Human pose images with coordinates:

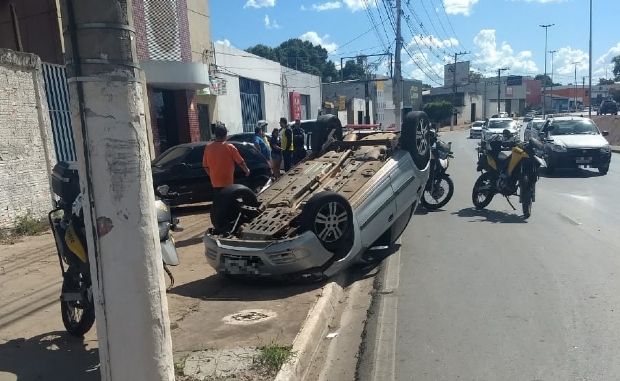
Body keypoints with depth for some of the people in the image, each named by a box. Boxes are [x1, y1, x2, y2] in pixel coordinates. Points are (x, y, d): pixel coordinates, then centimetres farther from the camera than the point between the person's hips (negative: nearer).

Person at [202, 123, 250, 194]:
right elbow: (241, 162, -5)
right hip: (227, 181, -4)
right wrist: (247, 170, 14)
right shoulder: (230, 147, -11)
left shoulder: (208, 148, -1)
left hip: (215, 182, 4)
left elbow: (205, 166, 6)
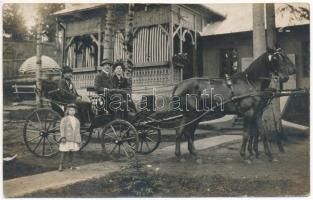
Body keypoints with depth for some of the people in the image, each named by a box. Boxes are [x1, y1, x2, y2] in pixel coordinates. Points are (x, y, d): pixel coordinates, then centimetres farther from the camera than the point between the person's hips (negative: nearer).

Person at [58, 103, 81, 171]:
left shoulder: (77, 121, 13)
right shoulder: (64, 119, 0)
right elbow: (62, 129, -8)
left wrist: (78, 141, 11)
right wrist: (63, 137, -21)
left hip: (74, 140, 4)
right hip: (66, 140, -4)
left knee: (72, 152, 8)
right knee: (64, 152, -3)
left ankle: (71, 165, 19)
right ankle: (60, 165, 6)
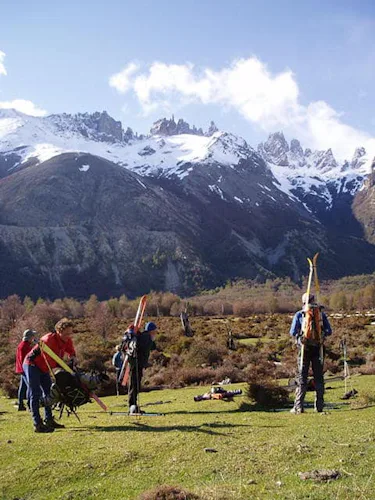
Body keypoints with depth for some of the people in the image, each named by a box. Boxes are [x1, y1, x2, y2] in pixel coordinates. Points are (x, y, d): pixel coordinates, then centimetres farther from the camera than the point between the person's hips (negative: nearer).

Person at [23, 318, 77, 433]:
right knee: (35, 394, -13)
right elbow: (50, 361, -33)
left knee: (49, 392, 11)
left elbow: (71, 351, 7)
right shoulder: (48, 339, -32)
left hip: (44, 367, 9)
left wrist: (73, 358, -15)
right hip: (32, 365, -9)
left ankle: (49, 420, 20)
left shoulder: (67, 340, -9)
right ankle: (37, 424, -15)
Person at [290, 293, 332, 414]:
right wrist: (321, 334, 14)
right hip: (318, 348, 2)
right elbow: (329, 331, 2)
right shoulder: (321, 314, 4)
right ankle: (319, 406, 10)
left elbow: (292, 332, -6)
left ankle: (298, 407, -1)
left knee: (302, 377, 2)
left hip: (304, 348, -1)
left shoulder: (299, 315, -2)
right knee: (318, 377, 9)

• _To do_: Wherever a line of the records above contains the string "ankle", copy that line out.

• _Expected output_:
left ankle: (71, 165, 19)
right ankle: (60, 165, 6)
left ankle: (49, 420, 20)
right ankle: (37, 424, -15)
right ankle: (319, 406, 10)
left ankle: (298, 407, -1)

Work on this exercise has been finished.